§ **Records to use**:

Segment Open

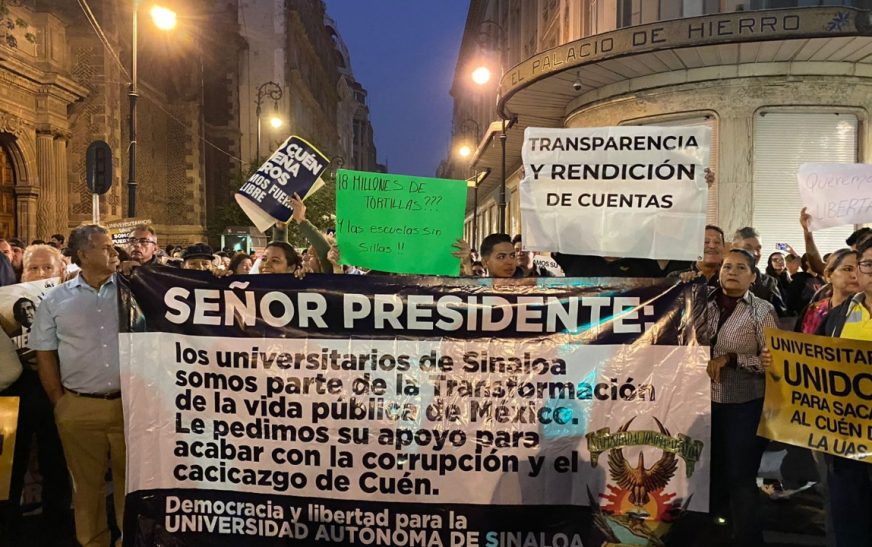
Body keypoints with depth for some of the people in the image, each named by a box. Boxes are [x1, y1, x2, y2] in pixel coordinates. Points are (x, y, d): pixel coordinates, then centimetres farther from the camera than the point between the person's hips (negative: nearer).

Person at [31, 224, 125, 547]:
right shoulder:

Segment Closed
Segment Open

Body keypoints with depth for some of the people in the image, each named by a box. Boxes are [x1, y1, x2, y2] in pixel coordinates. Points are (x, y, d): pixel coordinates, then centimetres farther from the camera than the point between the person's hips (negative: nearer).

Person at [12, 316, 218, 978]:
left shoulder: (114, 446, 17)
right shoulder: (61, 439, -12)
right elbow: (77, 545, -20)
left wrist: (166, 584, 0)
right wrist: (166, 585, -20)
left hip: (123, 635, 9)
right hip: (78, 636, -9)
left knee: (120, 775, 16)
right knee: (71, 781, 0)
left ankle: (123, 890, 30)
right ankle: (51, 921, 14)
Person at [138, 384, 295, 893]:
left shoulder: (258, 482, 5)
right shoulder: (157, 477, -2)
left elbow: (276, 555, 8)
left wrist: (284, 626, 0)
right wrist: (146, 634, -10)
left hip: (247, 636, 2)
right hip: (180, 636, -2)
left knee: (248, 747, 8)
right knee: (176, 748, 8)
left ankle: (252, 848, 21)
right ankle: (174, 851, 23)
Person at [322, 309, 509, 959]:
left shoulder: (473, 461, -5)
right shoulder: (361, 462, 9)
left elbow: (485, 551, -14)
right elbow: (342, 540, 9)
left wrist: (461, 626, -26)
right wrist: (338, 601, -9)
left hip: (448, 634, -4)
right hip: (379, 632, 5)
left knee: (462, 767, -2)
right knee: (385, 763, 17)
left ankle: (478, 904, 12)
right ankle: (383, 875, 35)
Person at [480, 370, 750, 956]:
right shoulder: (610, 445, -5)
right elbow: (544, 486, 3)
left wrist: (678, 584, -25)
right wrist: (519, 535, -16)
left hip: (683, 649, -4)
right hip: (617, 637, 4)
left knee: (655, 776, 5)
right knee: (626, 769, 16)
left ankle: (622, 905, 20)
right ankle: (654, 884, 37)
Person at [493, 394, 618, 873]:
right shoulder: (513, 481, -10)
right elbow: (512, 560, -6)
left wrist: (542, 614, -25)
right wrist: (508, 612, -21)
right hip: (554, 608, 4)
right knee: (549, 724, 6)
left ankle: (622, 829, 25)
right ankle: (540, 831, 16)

Segment Closed

§ **The problem**: Whichever lines of the data include the word "shoulder", pull them out.

§ **Reply to the exercise**:
right shoulder:
left shoulder: (114, 446, 17)
right shoulder: (61, 439, -12)
left shoulder: (258, 482, 5)
right shoulder: (157, 477, -2)
left shoulder: (473, 461, -5)
right shoulder: (361, 462, 9)
right shoulder: (610, 445, -5)
right shoulder: (513, 481, -10)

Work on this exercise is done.